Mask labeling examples
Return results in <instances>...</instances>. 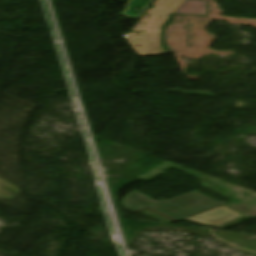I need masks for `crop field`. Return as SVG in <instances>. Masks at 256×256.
<instances>
[{
    "label": "crop field",
    "mask_w": 256,
    "mask_h": 256,
    "mask_svg": "<svg viewBox=\"0 0 256 256\" xmlns=\"http://www.w3.org/2000/svg\"><path fill=\"white\" fill-rule=\"evenodd\" d=\"M241 216L244 215L221 205L219 207L184 219V221L216 226L231 221L233 219L239 218Z\"/></svg>",
    "instance_id": "3"
},
{
    "label": "crop field",
    "mask_w": 256,
    "mask_h": 256,
    "mask_svg": "<svg viewBox=\"0 0 256 256\" xmlns=\"http://www.w3.org/2000/svg\"><path fill=\"white\" fill-rule=\"evenodd\" d=\"M154 0H129L125 10L120 13L125 17L131 19H140L144 12L148 9ZM139 7V11H135V8Z\"/></svg>",
    "instance_id": "4"
},
{
    "label": "crop field",
    "mask_w": 256,
    "mask_h": 256,
    "mask_svg": "<svg viewBox=\"0 0 256 256\" xmlns=\"http://www.w3.org/2000/svg\"><path fill=\"white\" fill-rule=\"evenodd\" d=\"M221 205L220 203L196 192H190L169 201H154L134 190L123 198L122 206L138 211L150 207L176 221Z\"/></svg>",
    "instance_id": "2"
},
{
    "label": "crop field",
    "mask_w": 256,
    "mask_h": 256,
    "mask_svg": "<svg viewBox=\"0 0 256 256\" xmlns=\"http://www.w3.org/2000/svg\"><path fill=\"white\" fill-rule=\"evenodd\" d=\"M157 1L153 4V6H155L153 7L154 9H150L132 30L146 31V33H140V37H138L137 33L124 35L139 56L166 54L161 46V29L169 19L170 14L207 16L208 2L190 0ZM193 4L197 5V7ZM200 12H203V14H200ZM147 14H150V17H148ZM143 23H146V25H143ZM137 38H140V40H137ZM134 41H136V43ZM151 42L153 45L150 44ZM138 46H140V48H138Z\"/></svg>",
    "instance_id": "1"
},
{
    "label": "crop field",
    "mask_w": 256,
    "mask_h": 256,
    "mask_svg": "<svg viewBox=\"0 0 256 256\" xmlns=\"http://www.w3.org/2000/svg\"><path fill=\"white\" fill-rule=\"evenodd\" d=\"M248 220H251V218H249V217H244V218H242V219H239V220H237V221L231 222V223H229V224L223 225V226L218 227V228L226 229V228H229V227H231V226H234V225L243 223V222L248 221Z\"/></svg>",
    "instance_id": "5"
}]
</instances>
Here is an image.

◆ **Goal**:
Gather every line of the listing above that contains the string "fill", and copy each one in full.

◆ **Exercise solution**:
    "mask_svg": "<svg viewBox=\"0 0 256 256\" xmlns=\"http://www.w3.org/2000/svg\"><path fill=\"white\" fill-rule=\"evenodd\" d=\"M241 216L244 215L221 205L219 207L184 219V221L216 226L231 221L233 219L239 218Z\"/></svg>",
    "mask_svg": "<svg viewBox=\"0 0 256 256\" xmlns=\"http://www.w3.org/2000/svg\"><path fill=\"white\" fill-rule=\"evenodd\" d=\"M154 0H129L125 10L120 13L125 17L131 19H140L144 12L148 9ZM139 7V11H135V8Z\"/></svg>",
    "mask_svg": "<svg viewBox=\"0 0 256 256\" xmlns=\"http://www.w3.org/2000/svg\"><path fill=\"white\" fill-rule=\"evenodd\" d=\"M221 205L220 203L196 192H190L169 201H154L134 190L123 198L122 206L138 211L150 207L176 221Z\"/></svg>",
    "mask_svg": "<svg viewBox=\"0 0 256 256\" xmlns=\"http://www.w3.org/2000/svg\"><path fill=\"white\" fill-rule=\"evenodd\" d=\"M157 1L153 4V6H155L153 7L154 9H150L132 30L146 31V33H140V37H138L137 33L124 35L139 56L166 54L161 46V29L169 19L170 14L207 16L208 2L190 0ZM193 4L197 5V7ZM200 12H203V14H200ZM147 14H150V17H148ZM143 23H146V25H143ZM137 38H140V40H137ZM134 41H136V43ZM151 42L153 45L150 44ZM138 46H140V48H138Z\"/></svg>",
    "mask_svg": "<svg viewBox=\"0 0 256 256\" xmlns=\"http://www.w3.org/2000/svg\"><path fill=\"white\" fill-rule=\"evenodd\" d=\"M248 220H251V218H249V217H244V218H242V219H239V220H237V221L231 222V223H229V224L223 225V226L218 227V228L226 229V228H229V227H231V226H234V225L243 223V222L248 221Z\"/></svg>",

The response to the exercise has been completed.